* _What you should do_: State how many lines in the entries below contain the word "next". Reply with the number alone.

Extracted page text data:
━━━━━━━━

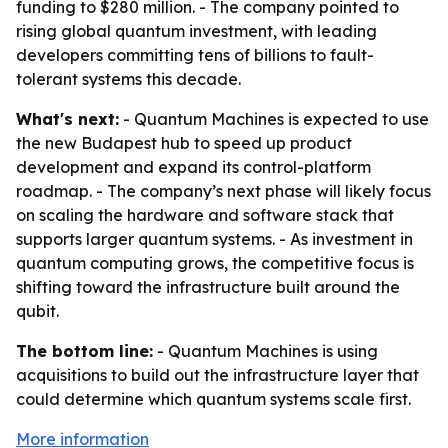
funding to $280 million. - The company pointed to
rising global quantum investment, with leading
developers committing tens of billions to fault-
tolerant systems this decade.
What's next:
- Quantum Machines is expected to use
the new Budapest hub to speed up product
development and expand its control-platform
roadmap. - The company’s next phase will likely focus
on scaling the hardware and software stack that
supports larger quantum systems. - As investment in
quantum computing grows, the competitive focus is
shifting toward the infrastructure built around the
qubit.
The bottom line:
- Quantum Machines is using
acquisitions to build out the infrastructure layer that
could determine which quantum systems scale first.
More information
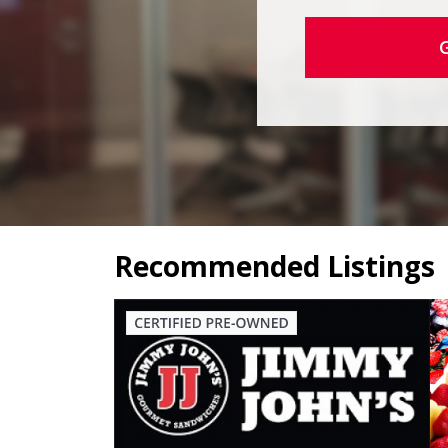
Recommended Listings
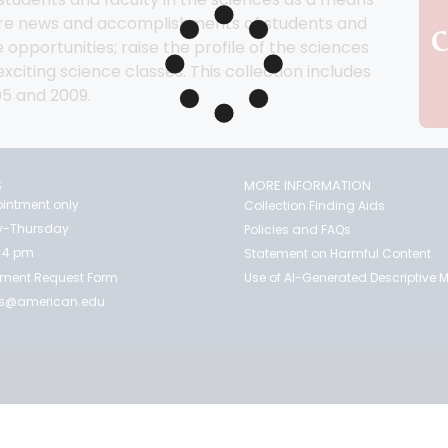
hare news and accomplishments of students and 
 opportunities; raise the profile of the sciences 
citing science classes. This collection includes 
05 and 2009.
S
MORE INFORMATION
intment only
Collection Finding Aids
-Thursday
Policies and FAQs
 4 pm
Statement on Harmful Content
ment Request Form
Use of AI-Generated Descriptive
es@american.edu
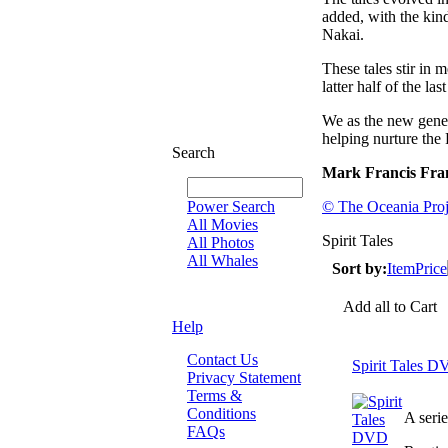
added, with the kin
Nakai.
These tales stir in 
latter half of the l
We as the new genera
helping nurture the 
Search
Mark Francis Fra
Power Search
© The Oceania Proj
All Movies
Spirit Tales
All Photos
All Whales
Sort by:
Item
Price
Add all to Cart
Help
Contact Us
Spirit Tales 
Privacy Statement
Terms &
Conditions
A seri
FAQs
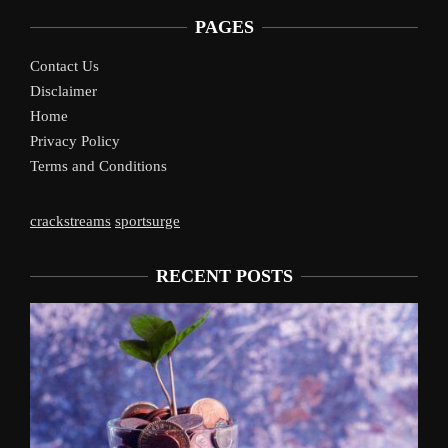
PAGES
Contact Us
Disclaimer
Home
Privacy Policy
Terms and Conditions
crackstreams
sportsurge
RECENT POSTS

━━━━━━━━

* _Solution to the problem_: 2